Le système de traitement fonctionne à niveau égal ou presque à sa capacité maximale de 12,5 L/s. Les différentes composantes sont installées dans trois conteneurs de transport international. Les étapes du processus comprennent la filtration sur sable pour éliminer le fer et les solides, suivi de deux étapes de résine de prétraitement pour éliminer le carbone organique total (COT) et le fer colloïdal, des cuves de résine d’avance-recul régénérable pour l’élimination des SPFA et une résine de peaufinage pour améliorer l’élimination des composés PFA à courte chaîne. Le système de régénération facilite la distribution et la récupération de la solution de régénération propriétaire, y compris les composantes de distillation et de surcharge afin de maximiser la réutilisation de la solution régénérante et de réduire au minimum la production de déchets. L’eau traitée est ensuite dispersée par l’intermédiaire d’un vaste réseau de gicleurs qui est surveillé pour éviter toute accumulation d’eau à la surface, particulièrement lors de période de fortes précipitations.

Résultats et les leçons apprises. Le système de traitement des eaux souterraines est opérationnel depuis la mise en service en juillet 2018 et a traité plus de 104 millions de litres d’eau à un seuil inférieur aux valeurs directrices axées sur la santé pour l’Australie de 0,07 µg/L pour le perfluorooctanesulfonate (PFOS) et le sulfonate de perfluorohexane (PFHxS) et de 0,56 µg/L pour les APFO. Le volume élevé des précipitations dans la région et les augmentations de la nappe phréatique qui sont causées par ceux-ci, parfois pendant des semaines, peuvent avoir des répercussions sur la capacité de dispersion de l’eau traitée sans affecter la capacité d’opération de la base. Une collaboration étroite avec l’expert-conseil en environnement et le ministère de la Défense a permis de poursuivre les opérations avec peu de temps d’arrêt. L’utilité du système SCADA, en combinaison avec la technologie des résines régénérables, permet d’atteindre de manière constante les objectifs d’assainissement durables et de réduire au minimum la production de déchets.

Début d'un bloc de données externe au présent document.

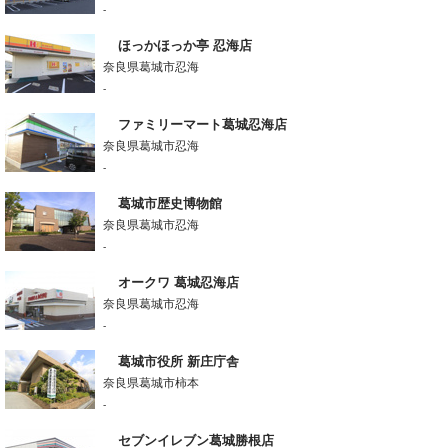
-
ほっかほっか亭 忍海店
奈良県葛城市忍海
-
ファミリーマート葛城忍海店
奈良県葛城市忍海
-
葛城市歴史博物館
奈良県葛城市忍海
-
オークワ 葛城忍海店
奈良県葛城市忍海
-
葛城市役所 新庄庁舎
奈良県葛城市柿本
-
セブンイレブン葛城勝根店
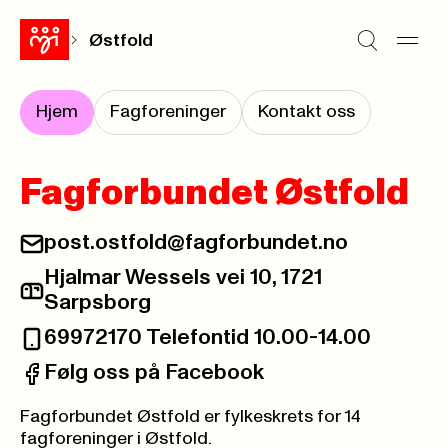
Østfold
Hjem
Fagforeninger
Kontakt oss
Fagforbundet Østfold
post.ostfold@fagforbundet.no
E-post:
Hjalmar Wessels vei 10, 1721
Postadresse:
Sarpsborg
69972170 Telefontid 10.00-14.00
Telefon:
Følg oss på Facebook
Facebook:
Fagforbundet Østfold er fylkeskrets for 14
fagforeninger i Østfold.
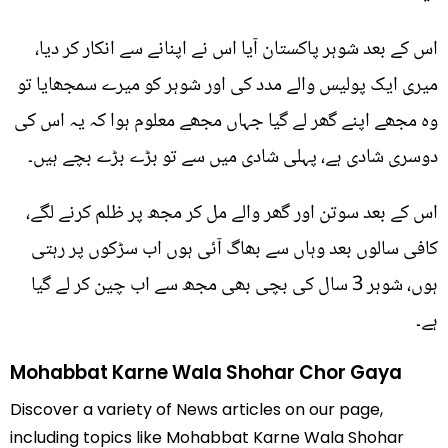
اس کے بعد شوہر پاکستان آیا اس نے اپنانے سے انکار کر دیا،
میری ایک پولیس والے مدد کی اور شوہر کو میرے سمجھایا تو
وہ مجھے اپنے گھر لے گیا جہاں مجھے معلوم ہوا کہ یہ اس کی
دوسری شادی ہے، پہلی شادی میں سے تو بڑے بڑے بچے ہیں۔
اس کے بعد سوتن اور گھر والے مل کر مجھ پر ظلم کرنے لگے،
کافی سالوں بعد وہاں سے بھاگ آئی ہوں اب سڑکوں پر رہتی
ہوں، شوہر 3 سال کی بچی بھی مجھ سے اب چین کر لے گیا
ہے۔
Mohabbat Karne Wala Shohar Chor Gaya
Discover a variety of News articles on our page,
including topics like Mohabbat Karne Wala Shohar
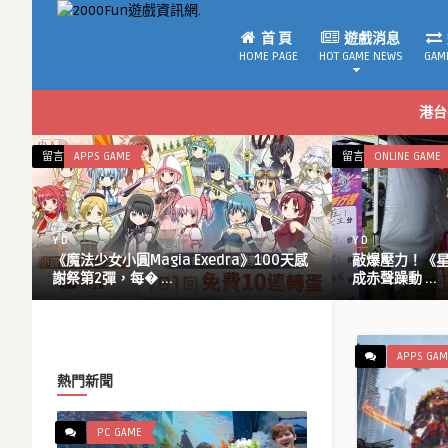
首 頁
遊戲消息
HOME PAGE
HOT GAME NEWS
GAM
港台
在
在
留言功能已關閉
APPS GAME
留言功能已關閉
ONLINE GAME
〈《魔
〈敲
法
爆
少
壓
Y D
Y D
女
力！
動
《魔法少女小圓Magia Exedra》100天感
敲爆壓力！《星城
小
《星
謝祭第2彈，每� ...
成赤聲躁動 ...
圓
城
Magia
Online》
Exedra》
敲
100
泥
APPS GAM
天
馬
熱門新聞
感
大
謝
槌
PC GAME
祭
機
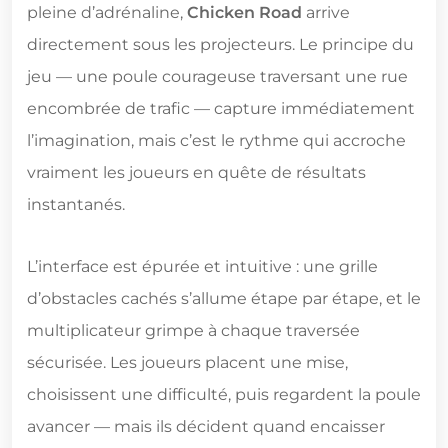
pleine d’adrénaline,
Chicken Road
arrive
directement sous les projecteurs. Le principe du
jeu — une poule courageuse traversant une rue
encombrée de trafic — capture immédiatement
l’imagination, mais c’est le rythme qui accroche
vraiment les joueurs en quête de résultats
instantanés.
L’interface est épurée et intuitive : une grille
d’obstacles cachés s’allume étape par étape, et le
multiplicateur grimpe à chaque traversée
sécurisée. Les joueurs placent une mise,
choisissent une difficulté, puis regardent la poule
avancer — mais ils décident quand encaisser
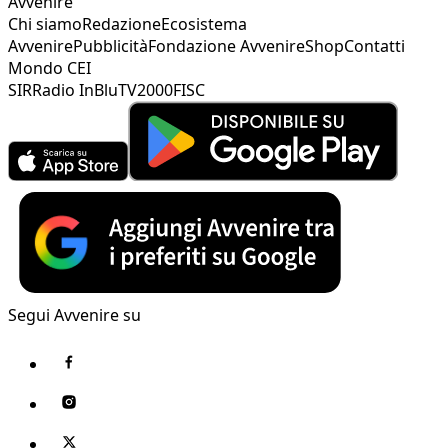
Avvenire
Chi siamo
Redazione
Ecosistema
Avvenire
Pubblicità
Fondazione Avvenire
Shop
Contatti
Mondo CEI
SIR
Radio InBlu
TV2000
FISC
Segui Avvenire su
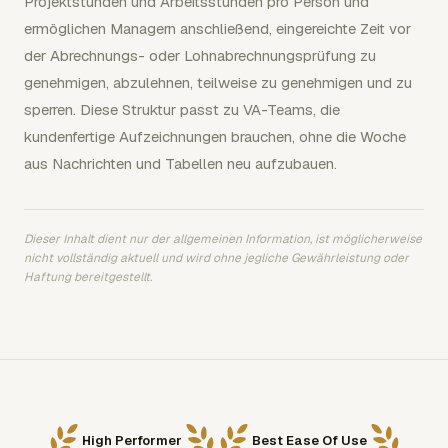
Projektstunden und Arbeitsstunden pro Person und
ermöglichen Managern anschließend, eingereichte Zeit vor
der Abrechnungs- oder Lohnabrechnungsprüfung zu
genehmigen, abzulehnen, teilweise zu genehmigen und zu
sperren. Diese Struktur passt zu VA-Teams, die
kundenfertige Aufzeichnungen brauchen, ohne die Woche
aus Nachrichten und Tabellen neu aufzubauen.
Dieser Inhalt dient nur der allgemeinen Information, ist möglicherweise
nicht vollständig aktuell und wird ohne jegliche Gewährleistung oder
Haftung bereitgestellt.
High Performer
Best Ease Of Use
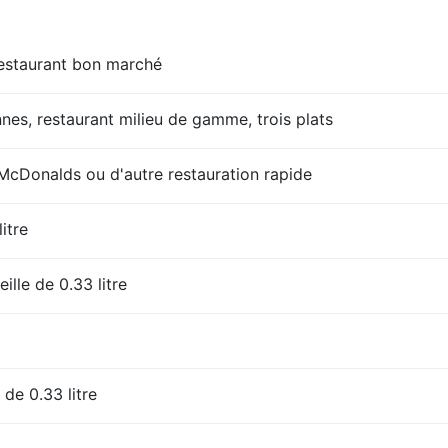
restaurant bon marché
es, restaurant milieu de gamme, trois plats
Donalds ou d'autre restauration rapide
litre
ille de 0.33 litre
 de 0.33 litre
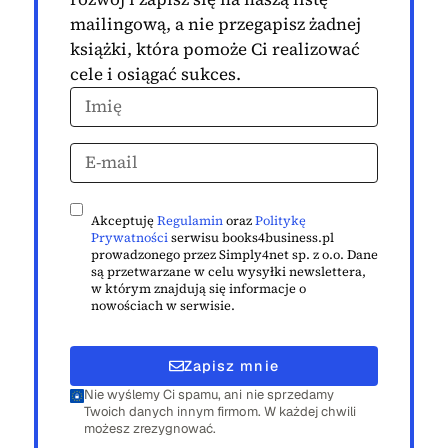
mailingową, a nie przegapisz żadnej
książki, która pomoże Ci realizować
cele i osiągać sukces.
Akceptuję
Regulamin
oraz
Politykę
Prywatności
serwisu books4business.pl
prowadzonego przez Simply4net sp. z o.o. Dane
są przetwarzane w celu wysyłki newslettera,
w którym znajdują się informacje o
nowościach w serwisie.
Zapisz mnie
Nie wyślemy Ci spamu, ani nie sprzedamy
Twoich danych innym firmom. W każdej chwili
możesz zrezygnować.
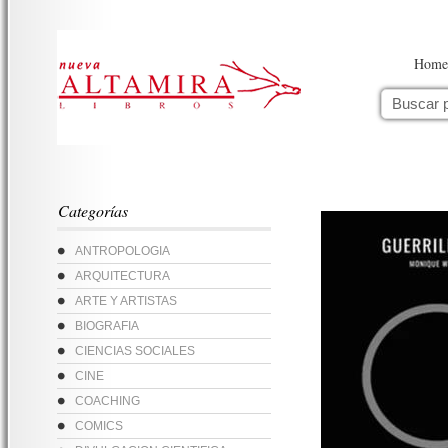
Home
Categorías
ANTROPOLOGIA
ARQUITECTURA
ARTE Y ARTISTAS
BIOGRAFIA
CIENCIAS SOCIALES
CINE
COACHING
COMICS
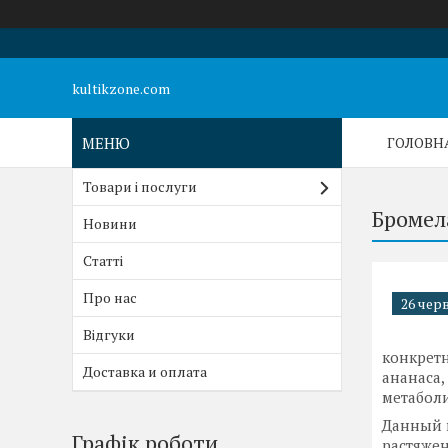
kultikzone.com
ГОЛОВН
Товари і послуги
Бромел
Новини
Статті
Про нас
26 черв
Відгуки
конкретн
Доставка и оплата
ананаса,
метаболи
Данный 
Графік роботи
растяжен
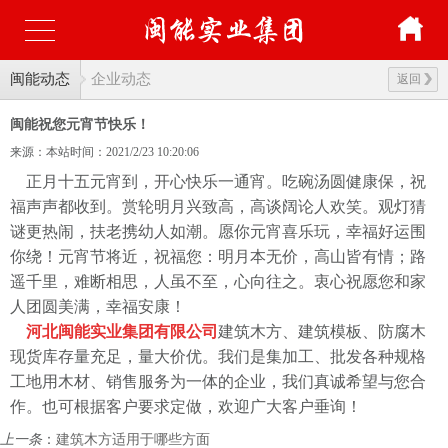
闽能动态
企业动态
返回
闽能祝您元宵节快乐！
来源：本站
时间：2021/2/23 10:20:06
正月十五元宵到，开心快乐一通宵。吃碗汤圆健康保，祝
福声声都收到。赏轮明月兴致高，高谈阔论人欢笑。观灯猜
谜更热闹，扶老携幼人如潮。愿你元宵喜乐玩，幸福好运围
你绕！元宵节将近，祝福您：明月本无价，高山皆有情；路
遥千里，难断相思，人虽不至，心向往之。衷心祝愿您和家
人团圆美满，幸福安康！
河北闽能实业集团有限公司
建筑木方、建筑模板、防腐木
现货库存量充足，量大价优。我们是集加工、批发各种规格
工地用木材、销售服务为一体的企业，我们真诚希望与您合
作。也可根据客户要求定做，欢迎广大客户垂询！
上一条
：
建筑木方适用于哪些方面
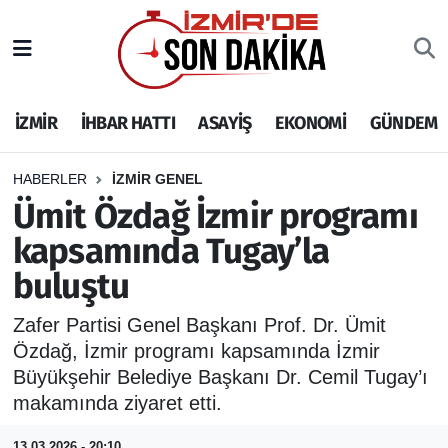
İZMİR
İzmir Nöbetçi Eczaneler
İZMİR
İHBAR HATTI
ASAYİŞ
EKONOMİ
GÜNDEM
İHBAR HATTI
İzmir Hava Durumu
DEPREM
İzmir Namaz Vakitleri
HABERLER
İZMİR GENEL
Ümit Özdağ İzmir programı
GENEL
İzmir Trafik Yoğunluk Haritası
kapsamında Tugay’la
buluştu
EKONOMİ
Puan Durumu ve Fikstür
Zafer Partisi Genel Başkanı Prof. Dr. Ümit
SİYASET
Tüm Manşetler
Özdağ, İzmir programı kapsamında İzmir
Büyükşehir Belediye Başkanı Dr. Cemil Tugay’ı
SPOR
Son Dakika Haberleri
makamında ziyaret etti.
ASAYİŞ
Haber Arşivi
13.03.2026 - 20:10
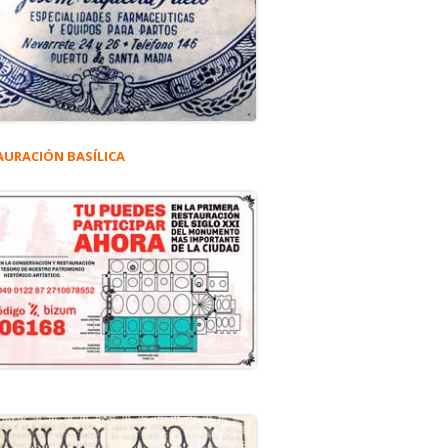
AURACIÓN BASÍLICA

Marilyn Sinnett, ingénieure en mécanique principale, Emerging Compounds Treatment Technologies
Marilyn Sinnett ingénieure en mécanique principale à Emerging Compounds Treatment Technologies (ECT2). ECT2 est une entreprise d’équipement spécialisée dans le développement et la commercialisation de technologies de traitement des contaminants émergents difficiles à traiter.